The answer is a single figure: how many lines below contain the word "integration".

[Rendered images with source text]

★ ★ ★ ★

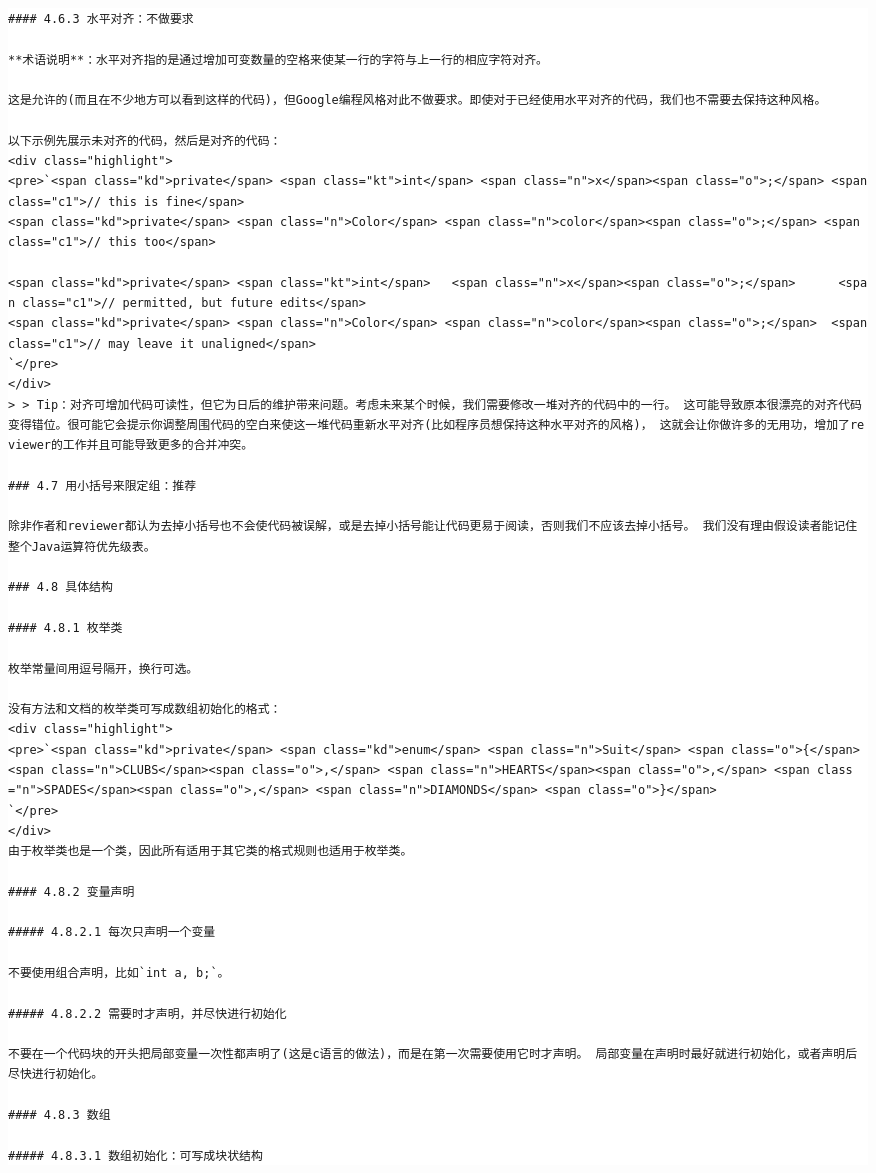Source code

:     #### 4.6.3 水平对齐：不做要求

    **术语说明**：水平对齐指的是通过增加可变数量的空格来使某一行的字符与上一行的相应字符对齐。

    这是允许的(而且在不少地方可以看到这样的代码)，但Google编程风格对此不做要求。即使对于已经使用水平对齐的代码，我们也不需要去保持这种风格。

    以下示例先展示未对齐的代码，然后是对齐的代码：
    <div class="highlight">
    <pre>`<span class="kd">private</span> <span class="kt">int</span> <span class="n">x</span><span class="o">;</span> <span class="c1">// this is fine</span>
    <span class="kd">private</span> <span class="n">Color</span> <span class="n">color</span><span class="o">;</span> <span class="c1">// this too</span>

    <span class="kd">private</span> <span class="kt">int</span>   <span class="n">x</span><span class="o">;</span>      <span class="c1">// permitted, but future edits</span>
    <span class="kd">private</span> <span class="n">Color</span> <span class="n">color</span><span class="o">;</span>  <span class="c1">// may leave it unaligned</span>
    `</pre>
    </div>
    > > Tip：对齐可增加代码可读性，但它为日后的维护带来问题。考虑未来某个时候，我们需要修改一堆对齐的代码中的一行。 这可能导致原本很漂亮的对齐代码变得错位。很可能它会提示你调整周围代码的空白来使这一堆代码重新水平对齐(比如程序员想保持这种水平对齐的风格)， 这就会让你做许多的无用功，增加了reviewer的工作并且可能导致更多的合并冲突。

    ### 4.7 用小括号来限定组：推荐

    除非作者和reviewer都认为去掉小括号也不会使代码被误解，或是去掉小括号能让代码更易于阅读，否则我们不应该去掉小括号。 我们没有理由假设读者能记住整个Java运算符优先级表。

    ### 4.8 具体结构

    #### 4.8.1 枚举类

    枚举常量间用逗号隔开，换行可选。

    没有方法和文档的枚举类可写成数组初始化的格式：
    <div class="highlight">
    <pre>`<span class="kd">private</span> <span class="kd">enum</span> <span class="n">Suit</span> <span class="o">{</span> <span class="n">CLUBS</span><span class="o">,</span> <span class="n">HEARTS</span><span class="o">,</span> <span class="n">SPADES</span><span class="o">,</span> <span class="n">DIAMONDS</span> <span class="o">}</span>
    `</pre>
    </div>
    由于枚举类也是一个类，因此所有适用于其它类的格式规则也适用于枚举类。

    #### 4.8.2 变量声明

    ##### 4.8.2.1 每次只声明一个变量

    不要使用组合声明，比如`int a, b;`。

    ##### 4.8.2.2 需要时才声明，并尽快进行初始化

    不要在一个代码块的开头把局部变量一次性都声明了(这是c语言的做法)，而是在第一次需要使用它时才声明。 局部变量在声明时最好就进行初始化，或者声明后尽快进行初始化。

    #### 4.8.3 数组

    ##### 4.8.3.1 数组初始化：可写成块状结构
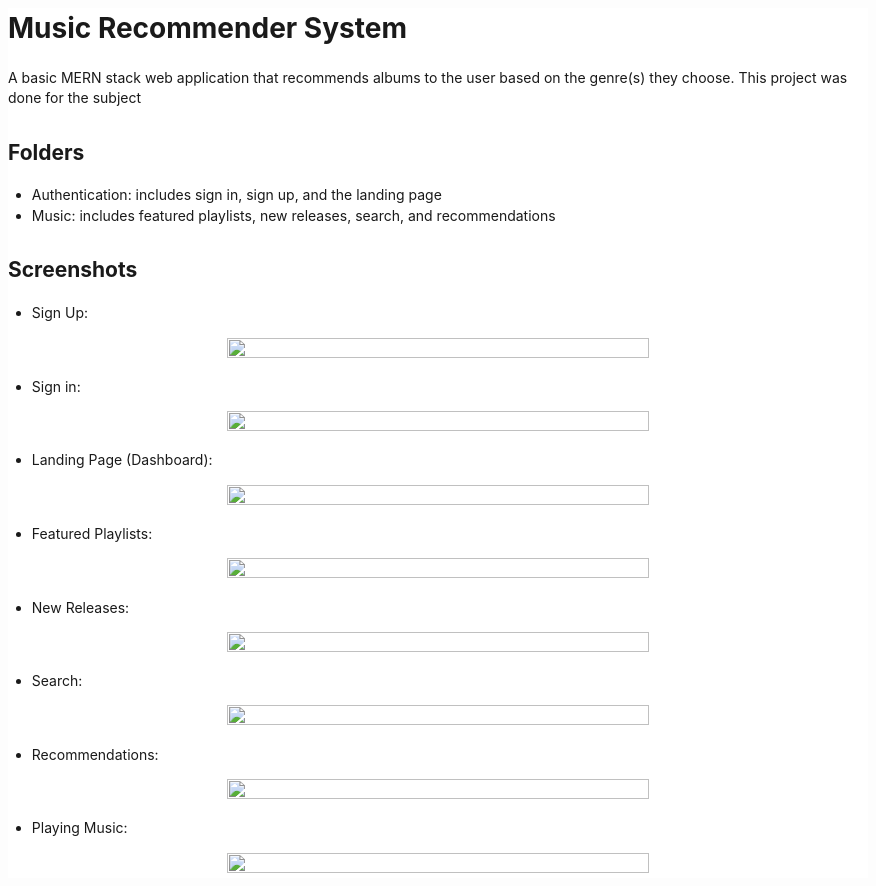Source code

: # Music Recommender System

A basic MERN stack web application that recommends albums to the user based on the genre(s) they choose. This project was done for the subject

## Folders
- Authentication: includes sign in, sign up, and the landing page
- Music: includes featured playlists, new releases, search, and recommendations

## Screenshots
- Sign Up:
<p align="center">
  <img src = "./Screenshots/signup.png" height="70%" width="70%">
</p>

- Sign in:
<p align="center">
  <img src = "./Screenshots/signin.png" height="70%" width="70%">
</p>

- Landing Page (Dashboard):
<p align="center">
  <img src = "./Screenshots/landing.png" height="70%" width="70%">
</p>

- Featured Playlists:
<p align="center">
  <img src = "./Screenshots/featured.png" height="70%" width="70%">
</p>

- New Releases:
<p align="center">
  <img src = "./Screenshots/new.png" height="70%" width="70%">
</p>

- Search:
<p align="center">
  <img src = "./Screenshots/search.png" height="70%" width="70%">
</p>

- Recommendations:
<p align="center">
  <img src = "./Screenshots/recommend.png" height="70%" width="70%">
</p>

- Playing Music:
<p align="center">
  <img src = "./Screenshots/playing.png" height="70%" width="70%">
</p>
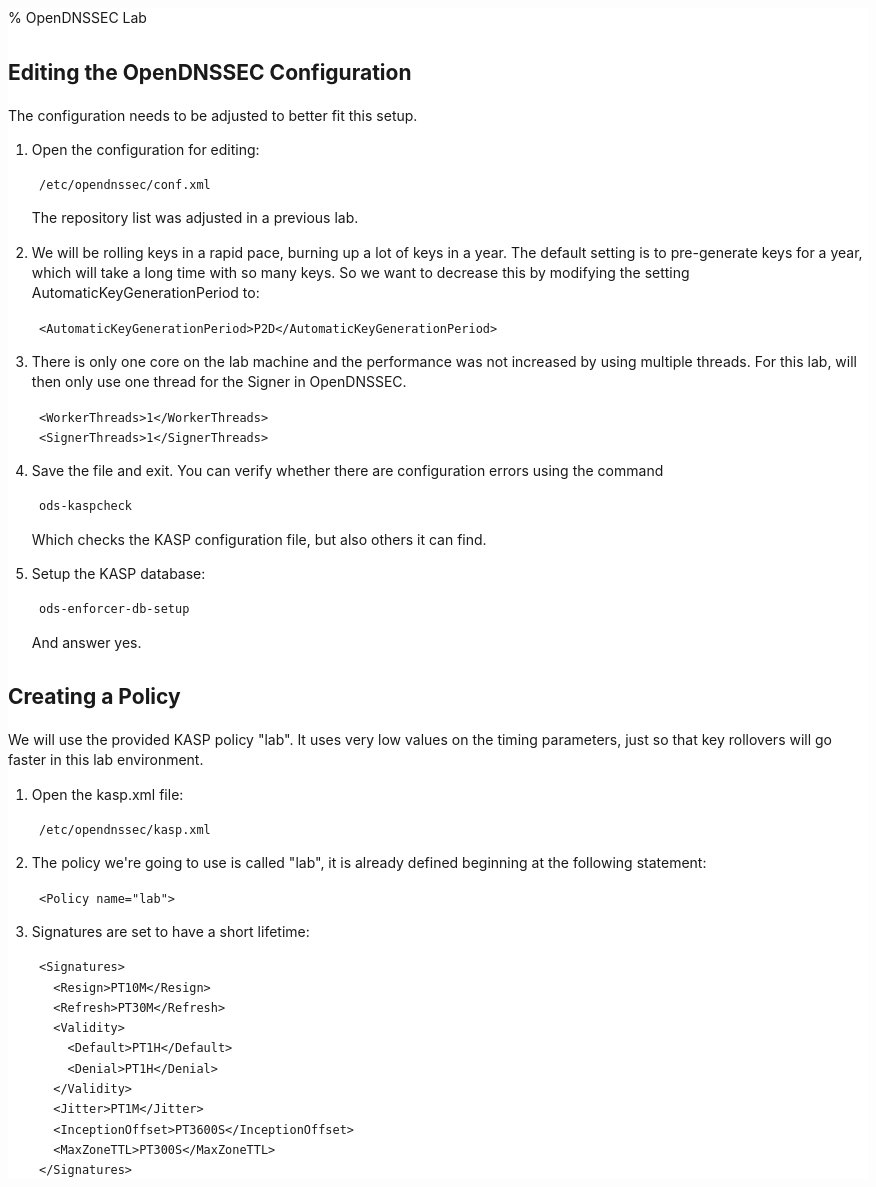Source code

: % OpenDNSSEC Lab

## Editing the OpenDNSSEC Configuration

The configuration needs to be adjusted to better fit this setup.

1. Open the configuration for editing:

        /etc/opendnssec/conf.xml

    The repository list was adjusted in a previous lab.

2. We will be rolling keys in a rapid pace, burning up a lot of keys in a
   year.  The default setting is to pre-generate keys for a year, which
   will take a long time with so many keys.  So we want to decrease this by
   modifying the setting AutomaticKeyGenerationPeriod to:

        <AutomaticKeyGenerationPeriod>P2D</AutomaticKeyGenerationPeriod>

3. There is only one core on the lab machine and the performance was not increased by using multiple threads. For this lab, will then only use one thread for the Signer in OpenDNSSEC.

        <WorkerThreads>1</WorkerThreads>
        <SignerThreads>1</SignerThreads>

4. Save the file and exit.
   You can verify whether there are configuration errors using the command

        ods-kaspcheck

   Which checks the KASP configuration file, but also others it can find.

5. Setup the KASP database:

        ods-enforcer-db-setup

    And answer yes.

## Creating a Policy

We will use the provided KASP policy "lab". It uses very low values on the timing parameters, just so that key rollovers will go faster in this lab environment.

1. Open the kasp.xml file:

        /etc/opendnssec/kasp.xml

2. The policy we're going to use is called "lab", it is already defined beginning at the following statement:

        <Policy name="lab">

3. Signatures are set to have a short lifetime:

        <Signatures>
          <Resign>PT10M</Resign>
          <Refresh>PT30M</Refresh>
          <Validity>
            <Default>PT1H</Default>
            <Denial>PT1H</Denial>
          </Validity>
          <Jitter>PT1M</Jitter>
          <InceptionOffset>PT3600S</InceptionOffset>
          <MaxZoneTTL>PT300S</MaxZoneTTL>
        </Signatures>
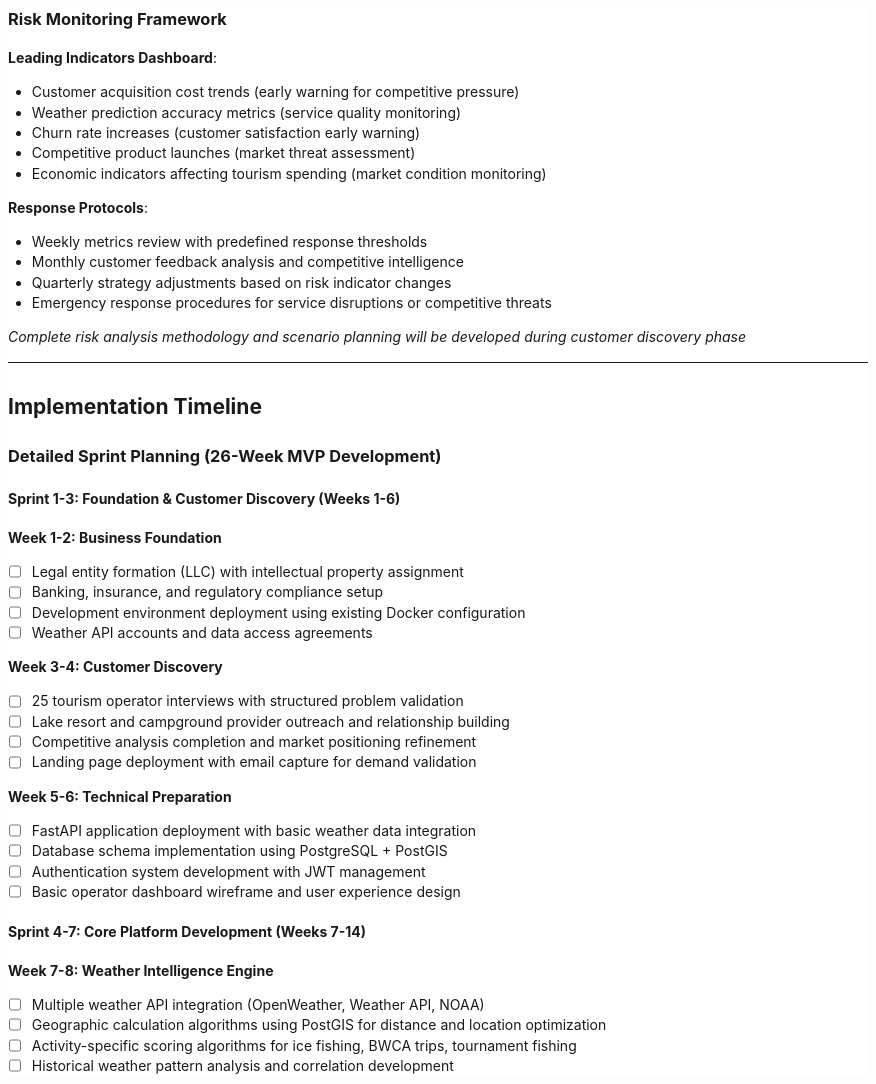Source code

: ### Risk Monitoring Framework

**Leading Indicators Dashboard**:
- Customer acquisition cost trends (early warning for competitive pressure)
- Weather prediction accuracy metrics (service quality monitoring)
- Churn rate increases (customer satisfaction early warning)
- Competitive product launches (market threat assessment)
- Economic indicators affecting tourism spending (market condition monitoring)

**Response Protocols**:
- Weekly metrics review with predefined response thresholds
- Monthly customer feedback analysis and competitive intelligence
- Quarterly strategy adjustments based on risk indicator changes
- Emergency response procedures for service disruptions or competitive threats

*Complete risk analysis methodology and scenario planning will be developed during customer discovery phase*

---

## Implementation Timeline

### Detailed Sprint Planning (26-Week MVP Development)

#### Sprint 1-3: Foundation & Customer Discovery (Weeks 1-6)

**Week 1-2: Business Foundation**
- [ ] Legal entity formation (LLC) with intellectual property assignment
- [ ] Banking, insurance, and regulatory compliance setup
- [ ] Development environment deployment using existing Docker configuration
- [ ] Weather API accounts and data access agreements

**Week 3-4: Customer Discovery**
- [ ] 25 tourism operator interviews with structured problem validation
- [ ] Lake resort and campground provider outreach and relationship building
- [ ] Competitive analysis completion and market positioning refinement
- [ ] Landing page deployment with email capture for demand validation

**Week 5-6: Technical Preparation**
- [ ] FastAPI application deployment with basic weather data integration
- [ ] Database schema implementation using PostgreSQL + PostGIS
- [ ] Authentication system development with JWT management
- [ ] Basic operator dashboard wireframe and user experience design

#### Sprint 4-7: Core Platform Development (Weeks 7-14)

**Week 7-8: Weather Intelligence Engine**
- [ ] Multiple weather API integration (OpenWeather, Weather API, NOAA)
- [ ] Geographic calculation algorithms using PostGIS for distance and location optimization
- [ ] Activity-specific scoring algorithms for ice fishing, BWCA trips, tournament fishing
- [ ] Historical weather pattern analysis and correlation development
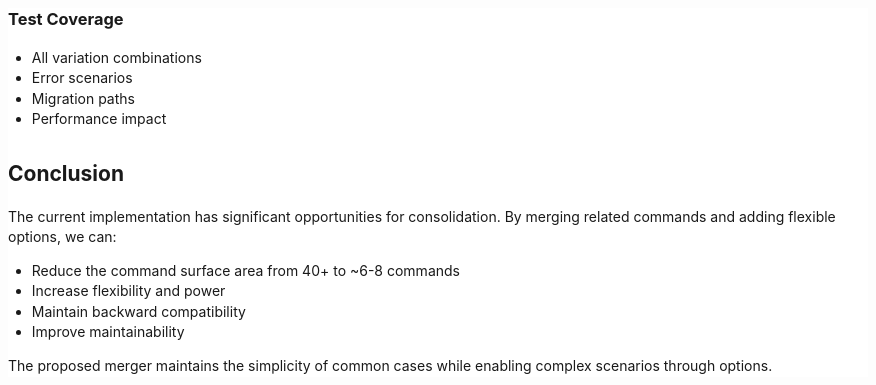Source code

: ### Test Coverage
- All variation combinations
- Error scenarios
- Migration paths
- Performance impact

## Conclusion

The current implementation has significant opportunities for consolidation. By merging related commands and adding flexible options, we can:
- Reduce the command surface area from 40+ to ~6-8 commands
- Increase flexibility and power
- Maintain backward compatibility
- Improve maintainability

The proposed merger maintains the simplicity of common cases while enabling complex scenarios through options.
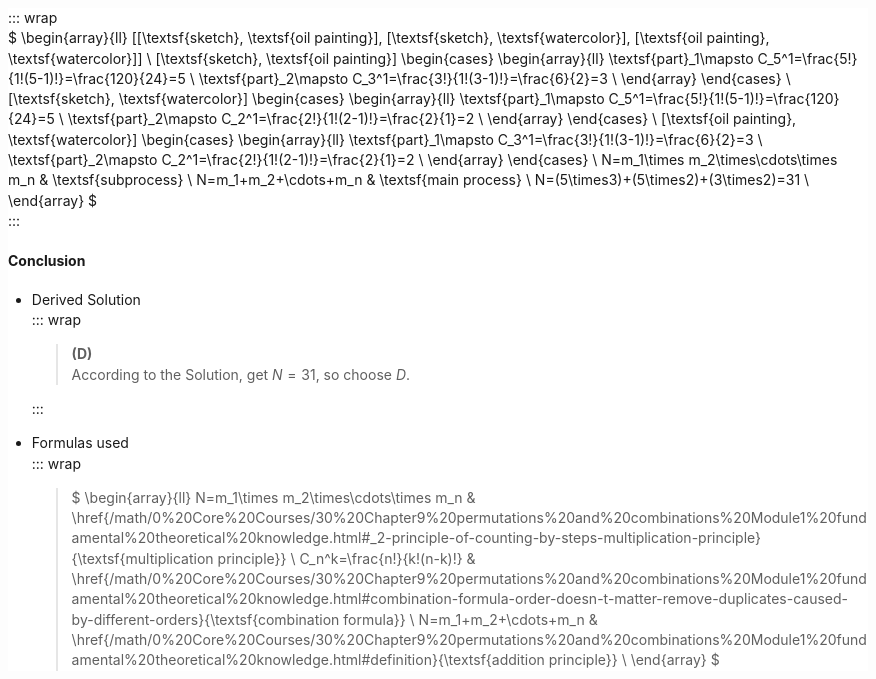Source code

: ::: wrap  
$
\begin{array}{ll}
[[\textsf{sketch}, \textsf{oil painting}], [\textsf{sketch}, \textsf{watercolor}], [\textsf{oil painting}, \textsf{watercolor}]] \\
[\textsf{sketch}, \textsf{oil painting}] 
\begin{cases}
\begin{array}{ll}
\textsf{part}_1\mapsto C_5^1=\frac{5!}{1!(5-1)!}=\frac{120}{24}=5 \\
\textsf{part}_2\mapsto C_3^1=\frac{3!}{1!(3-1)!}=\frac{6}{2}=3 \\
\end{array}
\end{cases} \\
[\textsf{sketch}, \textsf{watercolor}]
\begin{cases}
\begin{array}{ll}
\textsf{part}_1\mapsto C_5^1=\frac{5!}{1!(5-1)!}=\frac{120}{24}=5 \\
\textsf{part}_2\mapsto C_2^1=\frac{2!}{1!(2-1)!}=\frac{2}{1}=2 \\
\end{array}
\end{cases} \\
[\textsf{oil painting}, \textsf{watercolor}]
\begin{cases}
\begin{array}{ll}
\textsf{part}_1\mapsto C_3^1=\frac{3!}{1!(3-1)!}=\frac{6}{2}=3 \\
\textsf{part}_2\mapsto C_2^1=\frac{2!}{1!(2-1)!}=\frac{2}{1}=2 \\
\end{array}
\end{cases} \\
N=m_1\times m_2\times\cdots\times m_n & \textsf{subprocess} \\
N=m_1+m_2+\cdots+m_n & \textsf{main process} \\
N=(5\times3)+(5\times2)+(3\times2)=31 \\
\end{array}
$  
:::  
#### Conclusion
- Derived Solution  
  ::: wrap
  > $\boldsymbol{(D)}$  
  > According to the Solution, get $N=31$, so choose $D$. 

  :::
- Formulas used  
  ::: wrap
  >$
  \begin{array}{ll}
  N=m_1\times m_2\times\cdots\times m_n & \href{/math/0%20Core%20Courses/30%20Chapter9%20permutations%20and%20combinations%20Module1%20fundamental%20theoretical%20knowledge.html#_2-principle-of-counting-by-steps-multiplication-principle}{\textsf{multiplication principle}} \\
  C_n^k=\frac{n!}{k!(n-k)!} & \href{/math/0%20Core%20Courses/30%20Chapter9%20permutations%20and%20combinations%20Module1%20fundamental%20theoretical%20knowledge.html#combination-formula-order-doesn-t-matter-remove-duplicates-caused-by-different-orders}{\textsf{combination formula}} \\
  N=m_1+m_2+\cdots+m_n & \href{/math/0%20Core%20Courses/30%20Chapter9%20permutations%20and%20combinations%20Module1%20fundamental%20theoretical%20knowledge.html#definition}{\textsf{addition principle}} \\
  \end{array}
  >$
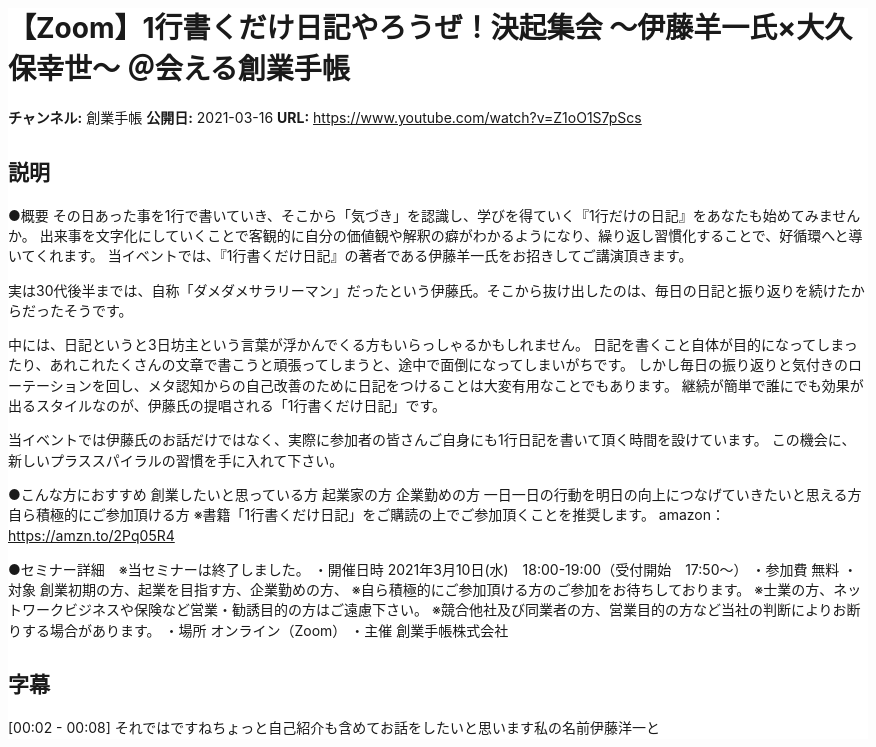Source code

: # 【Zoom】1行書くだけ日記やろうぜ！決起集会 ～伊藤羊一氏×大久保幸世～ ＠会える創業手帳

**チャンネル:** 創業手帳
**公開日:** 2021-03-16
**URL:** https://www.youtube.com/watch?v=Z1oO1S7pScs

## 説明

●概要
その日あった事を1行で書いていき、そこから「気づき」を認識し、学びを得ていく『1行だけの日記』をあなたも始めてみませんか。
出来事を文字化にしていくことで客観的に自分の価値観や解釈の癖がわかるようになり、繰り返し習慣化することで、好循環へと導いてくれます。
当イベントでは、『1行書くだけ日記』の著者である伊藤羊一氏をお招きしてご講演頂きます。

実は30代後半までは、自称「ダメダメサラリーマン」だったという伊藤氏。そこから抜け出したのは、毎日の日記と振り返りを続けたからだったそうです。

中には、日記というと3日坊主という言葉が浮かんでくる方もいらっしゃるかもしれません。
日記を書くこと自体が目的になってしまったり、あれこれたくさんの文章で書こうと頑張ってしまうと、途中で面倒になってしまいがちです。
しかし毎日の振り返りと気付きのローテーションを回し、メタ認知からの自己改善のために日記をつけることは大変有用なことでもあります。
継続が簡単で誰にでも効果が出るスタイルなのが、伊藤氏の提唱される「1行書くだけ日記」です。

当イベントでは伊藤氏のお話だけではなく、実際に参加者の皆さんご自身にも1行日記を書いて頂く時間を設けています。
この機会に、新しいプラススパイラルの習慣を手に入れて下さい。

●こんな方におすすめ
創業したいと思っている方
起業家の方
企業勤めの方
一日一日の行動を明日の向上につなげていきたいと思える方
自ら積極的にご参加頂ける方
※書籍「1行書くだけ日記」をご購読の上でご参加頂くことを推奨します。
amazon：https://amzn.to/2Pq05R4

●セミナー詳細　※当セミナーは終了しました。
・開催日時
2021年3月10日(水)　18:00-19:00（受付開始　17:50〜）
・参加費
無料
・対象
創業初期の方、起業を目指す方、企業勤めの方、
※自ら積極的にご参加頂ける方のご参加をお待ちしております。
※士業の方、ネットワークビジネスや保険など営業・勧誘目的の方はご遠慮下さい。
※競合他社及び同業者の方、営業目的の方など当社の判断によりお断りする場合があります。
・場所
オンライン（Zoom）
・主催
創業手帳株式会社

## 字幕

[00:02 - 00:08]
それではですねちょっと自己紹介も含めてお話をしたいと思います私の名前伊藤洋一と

★ ★ ★ ★

Written reply
2